[Scene change data]
■ ■ ■ ■ ■ ■ ■

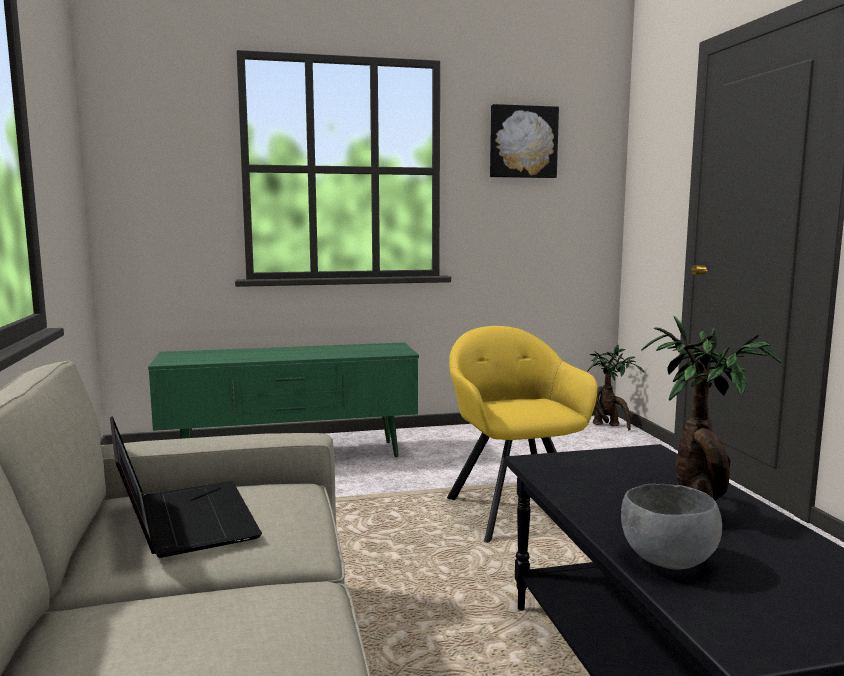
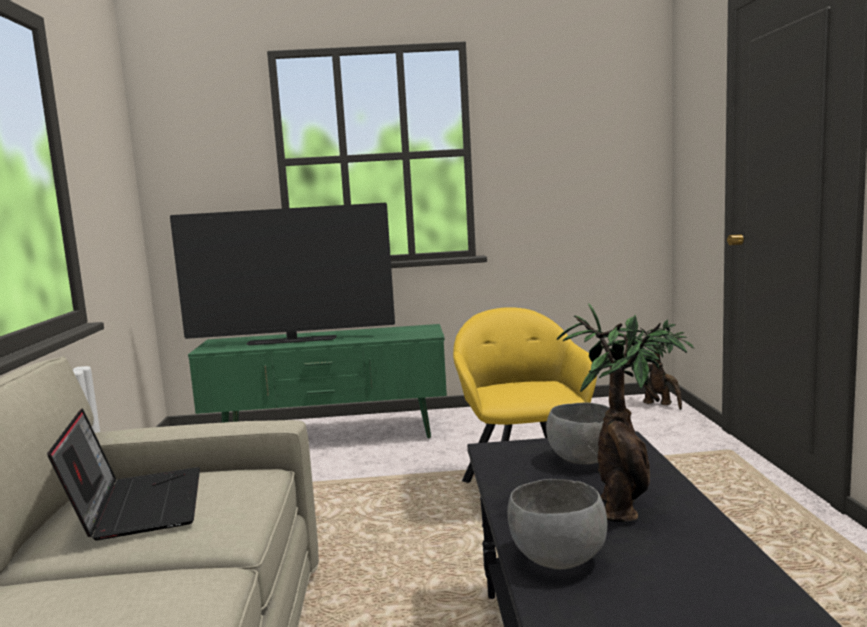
camera: 10 degrees right, 0 degrees up
picture [490,104,559,178] -> none
none -> television [170,203,395,345]
none -> grey bowl [546,403,610,464]

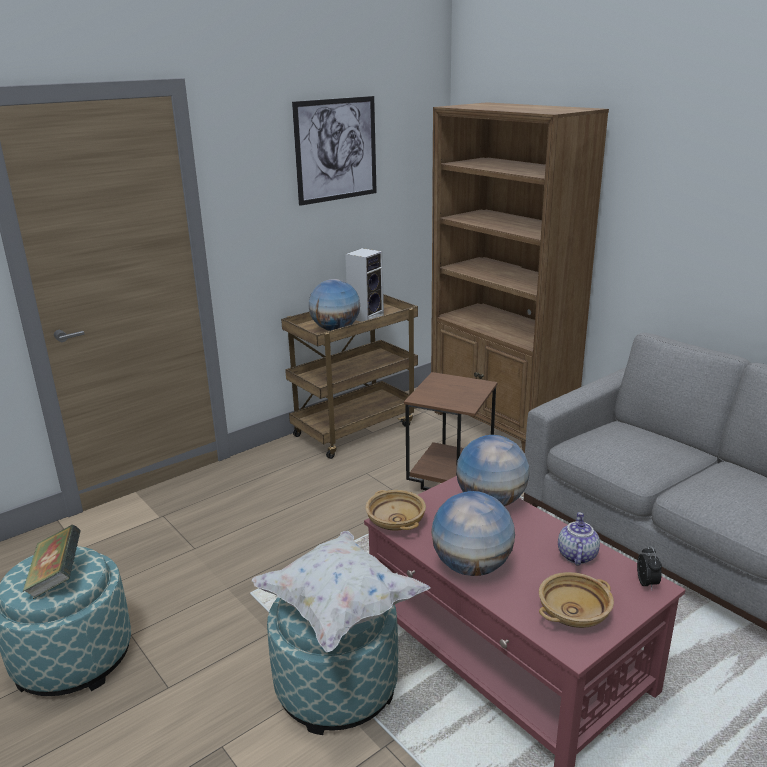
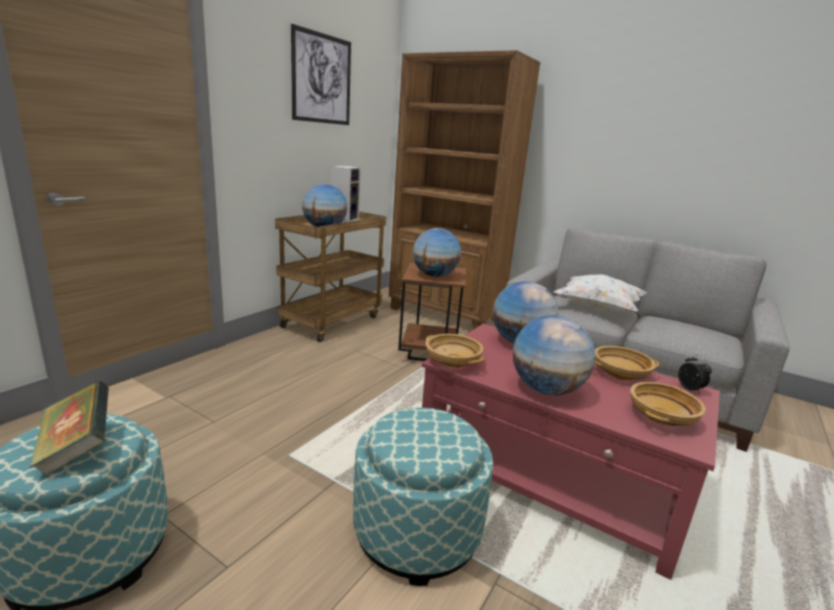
camera: 20 degrees left, 5 degrees down
white pillow [252,531,430,652] -> white pillow moved to [554,275,647,314]
teapot [558,512,600,566] -> beige bowl [595,346,659,381]
none -> globe [413,228,461,277]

■ ■ ■ ■ ■ ■ ■

* _ACTION ITEM_: From the records above, show each line that contains the word "bowl".

* _EXPECTED ANSWER_:
none -> grey bowl [546,403,610,464]
teapot [558,512,600,566] -> beige bowl [595,346,659,381]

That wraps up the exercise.